What we have to do is pretend that we hold all the cards, pretend that EU needs us more than we need them, portray any resistance to our demands as "punishing us" and blacken the name of any company who does the sensible thing and relocates to France or Germany. Then after the "negotiations" have "broken down", flounce out of the EU with a "hard Brexit", pretend that this is what we wanted all along, and pretend that the reason why the economy is suffering is that we are being "punished".

Then we can try to re-establish trade relations with Germany and act all surprised when they tell us that EU rules say they can't do that, we have to negotiate with the EU. And establish trade relations with New Zealand, and act all surprised when they remind us about the way we kicked them in the teeth 50 years ago, establish trade relations with the US and discover the precise meaning of "America First".

And our politicians will blame whichever EU official is villain-of-the-month for abiding by the rules of the EU, and the Brexit voters will blame the Remoaners for sabotaging the negotiations and the Remoaners will blame the Brexiteers for being such stupid buggers last June.

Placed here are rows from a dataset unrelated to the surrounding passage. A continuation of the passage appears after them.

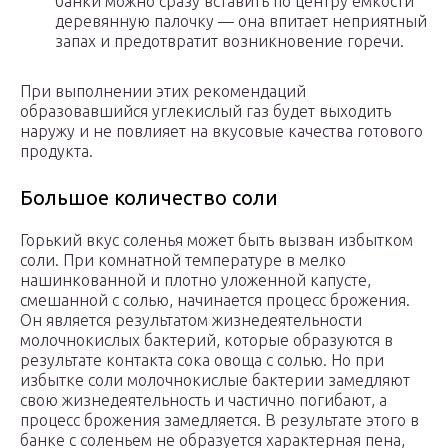
банки можно сразу вставить по центру ёмкости
деревянную палочку — она впитает неприятный
запах и предотвратит возникновение горечи.
При выполнении этих рекомендаций
образовавшийся углекислый газ будет выходить
наружу и не повлияет на вкусовые качества готового
продукта.
Большое количество соли
Горький вкус соленья может быть вызван избытком
соли. При комнатной температуре в мелко
нашинкованной и плотно уложенной капусте,
смешанной с солью, начинается процесс брожения.
Он является результатом жизнедеятельности
молочнокислых бактерий, которые образуются в
результате контакта сока овоща с солью. Но при
избытке соли молочнокислые бактерии замедляют
свою жизнедеятельность и частично погибают, а
процесс брожения замедляется. В результате этого в
банке с соленьем не образуется характерная пена,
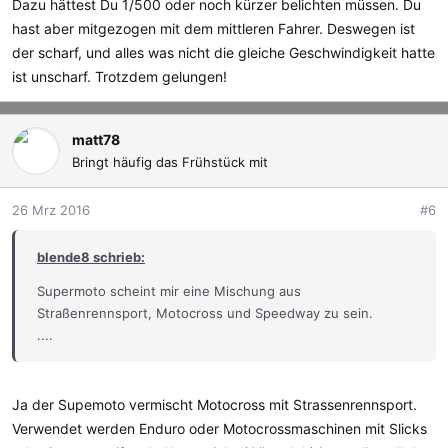
Dazu hättest Du 1/500 oder noch kürzer belichten müssen. Du
hast aber mitgezogen mit dem mittleren Fahrer. Deswegen ist
der scharf, und alles was nicht die gleiche Geschwindigkeit hatte
ist unscharf. Trotzdem gelungen!
matt78
Bringt häufig das Frühstück mit
26 Mrz 2016
#6
blende8 schrieb:
Supermoto scheint mir eine Mischung aus
Straßenrennsport, Motocross und Speedway zu sein.
....
Ja der Supemoto vermischt Motocross mit Strassenrennsport.
Verwendet werden Enduro oder Motocrossmaschinen mit Slicks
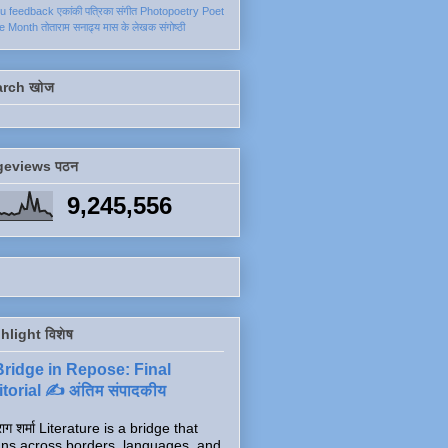
ku
feedback
एकांकी
पत्रिका
संगीत
Photopoetry
Poet
he Month
तोताराम सनाढ्य
मास के लेखक
संगोष्ठी
arch खोज
geviews पठन
9,245,556
hlight विशेष
Bridge in Repose: Final
torial ✍️ अंतिम संपादकीय
ाग शर्मा Literature is a bridge that
ns across borders, languages, and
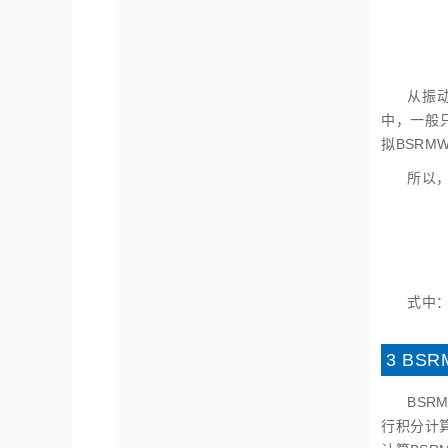
从振
中，一般
拟BSRM
所以
式中
3 BS
BSR
行积分计算会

Meanwhile, our manufacturing industry will continue to decline, our farming industry will whine for subsidies to replace the EU ones, and our services industry?

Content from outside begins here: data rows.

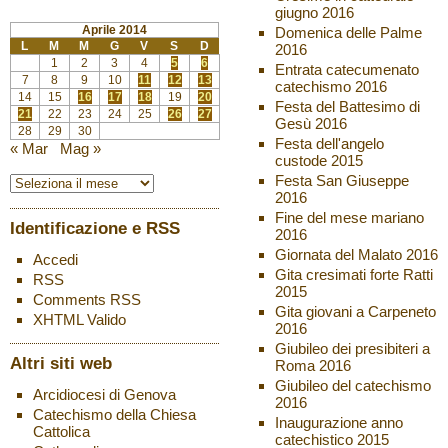
giugno 2016
Aprile 2014
Domenica delle Palme
L
M
M
G
V
S
D
2016
1
2
3
4
5
6
Entrata catecumenato
7
8
9
10
11
12
13
catechismo 2016
14
15
16
17
18
19
20
Festa del Battesimo di
21
22
23
24
25
26
27
Gesù 2016
28
29
30
Festa dell'angelo
« Mar
Mag »
custode 2015
Festa San Giuseppe
2016
Fine del mese mariano
Identificazione e RSS
2016
Giornata del Malato 2016
Accedi
Gita cresimati forte Ratti
RSS
2015
Comments
RSS
Gita giovani a Carpeneto
XHTML
Valido
2016
Giubileo dei presibiteri a
Altri siti web
Roma 2016
Giubileo del catechismo
Arcidiocesi di Genova
2016
Catechismo della Chiesa
Inaugurazione anno
Cattolica
catechistico 2015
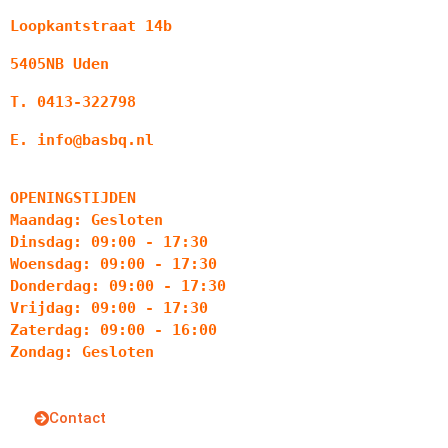
Loopkantstraat 14b
5405NB Uden
T. 0413-322798
E. info@basbq.nl
OPENINGSTIJDEN
Maandag: Gesloten
Dinsdag: 09:00 - 17:30
Woensdag: 09:00 - 17:30
Donderdag: 09:00 - 17:30
Vrijdag: 09:00 - 17:30
Zaterdag: 09:00 - 16:00
Zondag: Gesloten
Contact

There's two kinds of services. One kind is like haircuts. You can't import or export them, they have to be supplied at the point of demand. The other kind is like financial services. They dont have any capital equipment (apart from a bunch of cheap computers) but what they do need, is access to international financial markets, and regulatory permission to do business. Those, of course, will migrate to Germany, because without EU agreements, they won't be able to do business in the EU. At all.

Immigration will *not* get down to under 100,000/year, because it didn't pre-Brexit when Mrs May was Home Office, and we had total control over non-EU immigration, which was 257,000/year. So why would she be able to reduce that after Brexit? Maybe she could stop another of our service industries, the provision of education to foreigners who pay good money to come to university here. That would cut UK GDP, but it would reduce the immigration figures, temporarily.

Still, a country that is happy to cut off its own nose, would surely not balk at cutting off a few toes.

tl:dr - I'm not an optimist on this.

I know. Let's leave the British Commonwealth. That'll show them.